**Fragment dokumentu:**
• • • • •
Spór między Olsztynem a gminą Purda o przejęcie 230 hektarów terenów przerodził się w emocjonalny konflikt, który angażuje lokalne władze, mieszkańców i ekspertów ds. samorządu. Prezydent Olsztyna, Robert Szewczyk, argumentuje, że miasto potrzebuje nowych terenów inwestycyjnych, aby sprostać rosnącym potrzebom instytucji publicznych i mieszkańców, natomiast władze gminy Purda określają ten pomysł jako "zamach na samorządność".
Argumenty prezydenta Olsztyna: Chcemy się rozwijać
Teren, o który toczy się spór, na terenie gminy Purda, obejmuje głównie grunty rolne należące do Krajowego Ośrodka Wsparcia Rolnictwa (KOWR) oraz obszary przylegające do obwodnicy Olsztyna. 230 ha to wielkość dużego gospodarstwa, posiada takie wielu rolników indywidualnych. Miasto planuje, aby przejęty teren był wykorzystywany w sposób zrównoważony, a realizacja projektów miałaby przynieść korzyści całemu regionowi.
Prezydent Olsztyna wyjaśnia, że miasto od lat nie powiększało swoich granic administracyjnych, co ogranicza jego możliwości rozwoju. Obecnie Olsztyn zajmuje 88 km2, co zdaniem Szewczyka jest niewystarczające, by sprostać potrzebom inwestycyjnym. - Nie mamy wystarczającej ilości wolnych terenów inwestycyjnych, aby zrealizować kluczowe projekty, takie jak nowa siedziba sądów, prokuratury czy archiwa – powiedział prezydent. Dodał, że przejęcie gruntów umożliwiłoby także przeniesienie aresztu śledczego z centrum miasta oraz sprzedaż części terenów pod budownictwo mieszkaniowe, co wsparłoby budżet miasta.
Szewczyk podkreśla, że miasto jako motor rozwoju województwa powinno mieć możliwość poszerzania swoich funkcji aglomeracyjnych. - To nie tylko korzyść dla Olsztyna, ale również dla sąsiednich gmin – zaznaczył.
• • • • •
Zebrane dane
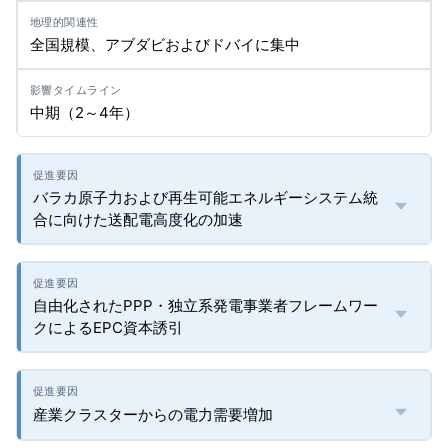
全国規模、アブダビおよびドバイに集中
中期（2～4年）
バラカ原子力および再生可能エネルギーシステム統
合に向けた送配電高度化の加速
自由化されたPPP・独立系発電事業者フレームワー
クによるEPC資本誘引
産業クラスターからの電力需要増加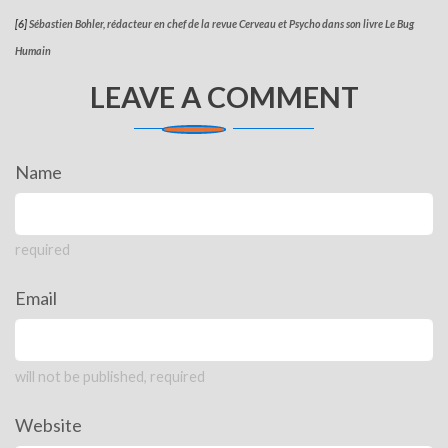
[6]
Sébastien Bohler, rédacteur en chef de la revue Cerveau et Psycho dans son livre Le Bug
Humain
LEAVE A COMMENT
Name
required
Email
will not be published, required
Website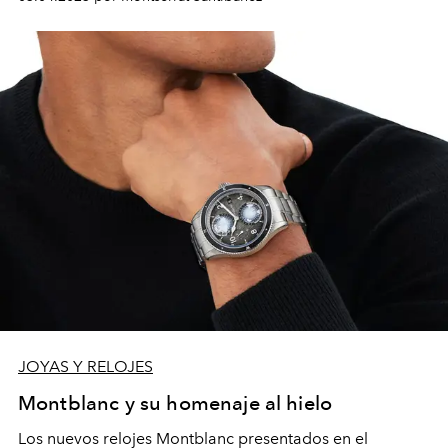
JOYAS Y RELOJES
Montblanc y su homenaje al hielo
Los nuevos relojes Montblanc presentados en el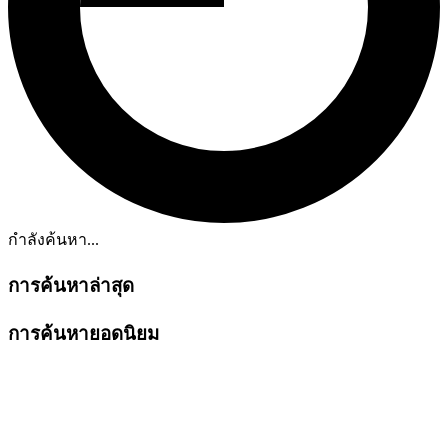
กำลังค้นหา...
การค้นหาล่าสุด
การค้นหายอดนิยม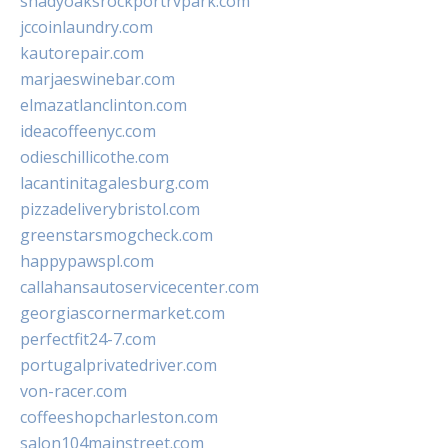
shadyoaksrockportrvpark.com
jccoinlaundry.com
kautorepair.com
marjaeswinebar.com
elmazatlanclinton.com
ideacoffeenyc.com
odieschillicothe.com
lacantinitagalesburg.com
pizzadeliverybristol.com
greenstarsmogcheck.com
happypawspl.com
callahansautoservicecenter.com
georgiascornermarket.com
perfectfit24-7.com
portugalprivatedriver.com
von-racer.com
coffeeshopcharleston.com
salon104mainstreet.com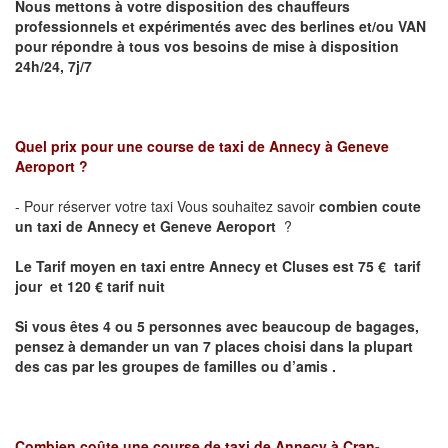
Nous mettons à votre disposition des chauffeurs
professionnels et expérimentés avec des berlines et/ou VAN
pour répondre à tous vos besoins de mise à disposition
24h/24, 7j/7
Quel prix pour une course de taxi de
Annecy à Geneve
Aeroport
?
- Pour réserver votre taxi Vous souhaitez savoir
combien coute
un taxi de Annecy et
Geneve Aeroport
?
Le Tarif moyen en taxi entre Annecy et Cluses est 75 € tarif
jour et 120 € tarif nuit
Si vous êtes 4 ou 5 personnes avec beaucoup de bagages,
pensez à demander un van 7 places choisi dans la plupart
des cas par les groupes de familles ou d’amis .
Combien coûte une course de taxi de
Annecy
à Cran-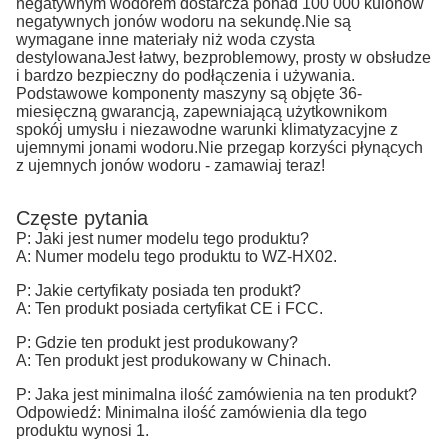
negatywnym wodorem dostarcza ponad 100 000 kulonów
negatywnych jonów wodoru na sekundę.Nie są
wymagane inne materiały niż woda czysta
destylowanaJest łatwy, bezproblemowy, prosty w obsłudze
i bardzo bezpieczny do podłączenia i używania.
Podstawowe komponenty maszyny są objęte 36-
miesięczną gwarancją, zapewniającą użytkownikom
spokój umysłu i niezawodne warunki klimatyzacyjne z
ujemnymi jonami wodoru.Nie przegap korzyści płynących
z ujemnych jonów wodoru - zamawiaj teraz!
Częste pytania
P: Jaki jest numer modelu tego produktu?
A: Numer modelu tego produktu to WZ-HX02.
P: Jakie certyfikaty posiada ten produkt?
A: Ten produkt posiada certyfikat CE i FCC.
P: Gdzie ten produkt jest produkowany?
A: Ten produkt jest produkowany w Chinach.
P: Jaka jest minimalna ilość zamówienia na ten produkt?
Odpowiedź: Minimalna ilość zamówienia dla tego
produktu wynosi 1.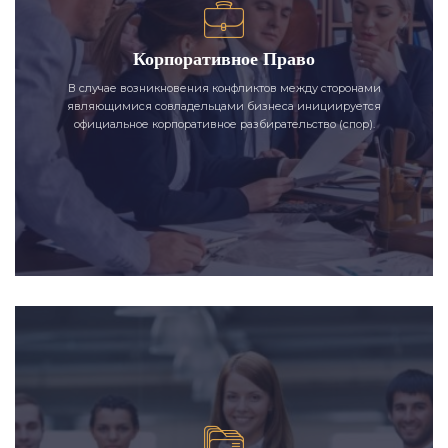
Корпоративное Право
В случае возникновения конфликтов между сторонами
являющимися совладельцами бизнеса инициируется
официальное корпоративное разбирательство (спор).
• • • • •
**Zadanie 1:**
Jaką powierzchnię zajmuje obecnie Olsztyn według tekstu o sporze Olsztyna z gminą Purda?
**Zadanie 2:**
Streść tekst o sporze Olsztyna z gminą Purda w dwóch zdaniach.
**Zadanie 3:**
Proszę rozwinąć tekst o sporze Olsztyna z gminą Purda, pisząc jego dalszy ciąg od ostatniego zdania.

**Twoja odpowiedź 1:**
88 km2.

**Twoja odpowiedź 2:**
Olsztyn chce przejąć od gminy Purda 230 hektarów terenów, głównie gruntów rolnych KOWR i obszarów przy obwodnicy, a władze gminy nazywają ten pomysł „zamachem na samorządność”. Prezydent Robert Szewczyk argumentuje, że zajmujący 88 km2 Olsztyn nie ma wolnych terenów na projekty takie jak nowa siedziba sądów, prokuratury czy archiwa, a przejęcie przyniosłoby korzyści także sąsiednim gminom.

**Twoja odpowiedź 3:**
Reakcja wójt gminy Purda: "Zamach"
Władze gminy Purda są stanowczo przeciwne przejęciu 230 ha terenów. Wójt Teresa Chrostowska określa inicjatywę Olsztyna jako "zamach na gminę". - To strategiczne tereny inwestycyjne, w które już zainwestowaliśmy znaczne środki. Ich przejęcie uniemożliwi rozwój gminy i spowoduje spadek jej dochodów – argumentuje wójt. Dodała, że teren ten obejmuje m.in. miejscowość Stary Olsztyn, gdzie mieszka 180 osób, działają lokalne organizacje, takie jak koło gospodyń wiejskich i klub piłkarski. - Nie chcemy, aby mieszkańcy naszej gminy spłacali wyborcze obietnice prezydenta Olsztyna – podkreśla Chrostowska.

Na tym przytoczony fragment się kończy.